Mansfield Park has seen other improvements in recent years: Not long ago, new benches were installed and its attractions were repainted in vibrant colors. Although the park was closed for the season yesterday when I flew my drone around, Mansfield remains popular for myriad reasons: its pond is a great place to relax, fish, and enjoy nature; and the park’s pavilion and lodge are unique around the area. Those hexagons are too, and while no playground will rival Miracle-Jamison’s Mark IV Timberline structures that once stood at West Side and McCulloch Parks, Mansfield’s looks fun for kids to explore and turn into whatever suits their flights of fancy.
That’s a lot to be said for a twenty-two-acre plot of land that owes its existence to the Muncie bypass. The highway hooks south shortly after it nearly touches the place, and it ruined William Mansfield’s farmland. I’m sympathetic to Mr. Mansfield’s loss, but I’ve loved exploring the park built on his land by land, air, and sea. Now that I know its history, I like the place even more. I’ll head back once the park opens up and hopefully catch a little more than some shade from a seven-year-old!
1 Bales, G. (1977, October 15). Township Will Open Bids Nov. 1 on Mansfield Park. The Muncie Star. p. 1.
2 Site Selected for Sutton area park (1977, September 28). The Muncie Evening Press. p. 21.
3 Meehan, K. (1982, September 5). Mansfield Park a Reality After Years of Planning. The Muncie Star. p. 30.
4 (See footnote 1).
5 Yencer, R. (1977, November 2). Low Bid on Mansfield Park Is $126,000. The Muncie Star. p. 10.
6 (See footnote 3).
7 Barnet, B. (1980-, June 13). Prairie Creek Will Get Fish Shipment Saturday. The Muncie Star. p. 19.

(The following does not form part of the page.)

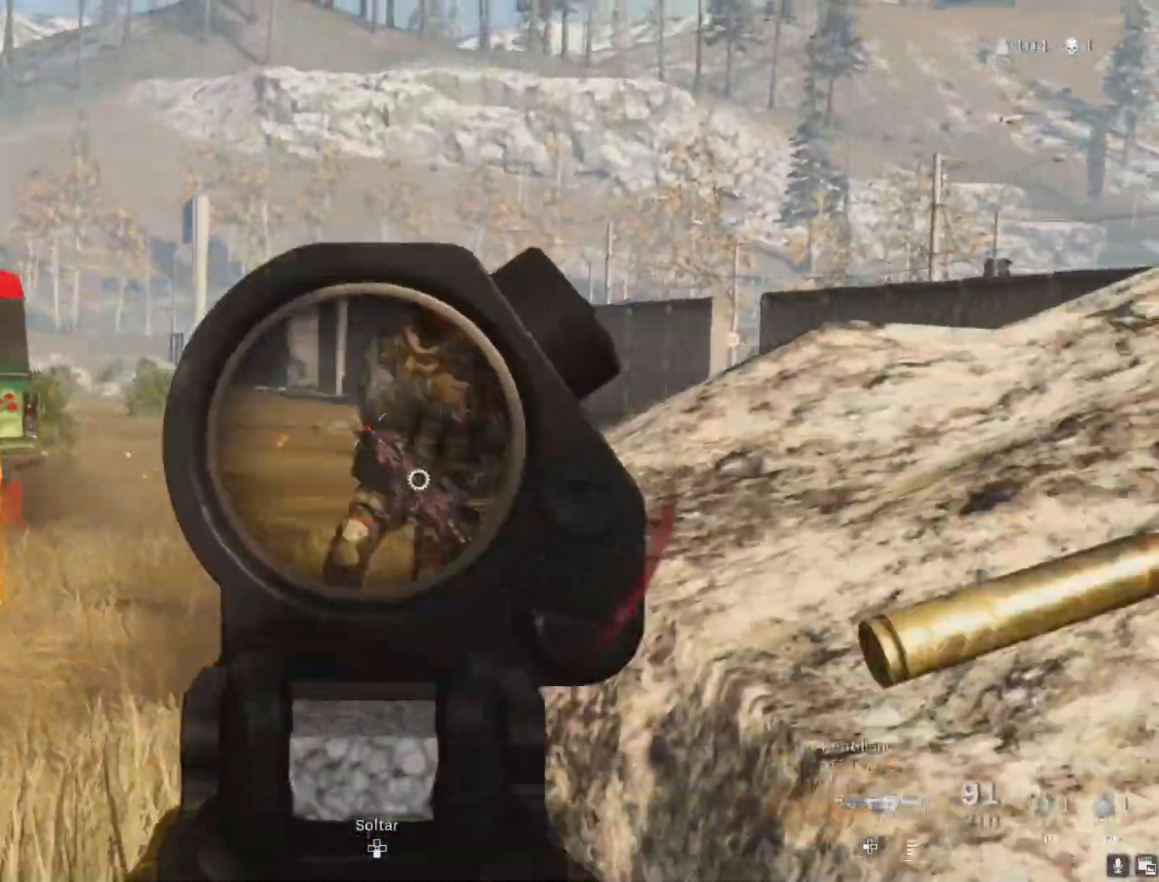
{"buttons": ["L2", "R2", "R3"], "left_stick": "left", "right_stick": "down-left", "events": [[17, "left_stick", "left"], [17, "right_stick", "center"], [67, "right_stick", "right"], [467, "R3", "down"], [500, "right_stick", "down-left"]]}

7 Mansfield Park Closed (1980, September 6). The Muncie Star. p. 7.
8 (See footnote 3).
9 The Hexagon (2022, March 8). Berkeley Economic Review. University of California [Berkeley]. Web. Retrieved March 4, 2023.
10 A neighborly thing (1998, August 17). The Muncie Star Press. p. 4.
11 Slabaugh, S. (2000, December 30). All fired up. The Muncie Star Press. pp. 1-4.
One thought on “Muncie’s Mansfield Park from land, air, and sea”
I wondered why I had never heard of this one, but then I left Muncie in May of 1982 and never looked back, other than a few favored haunts.
It is interesting that a township would do this on its own. And more interesting than some level of government would actually listen to citizens and choose a second location after complaints.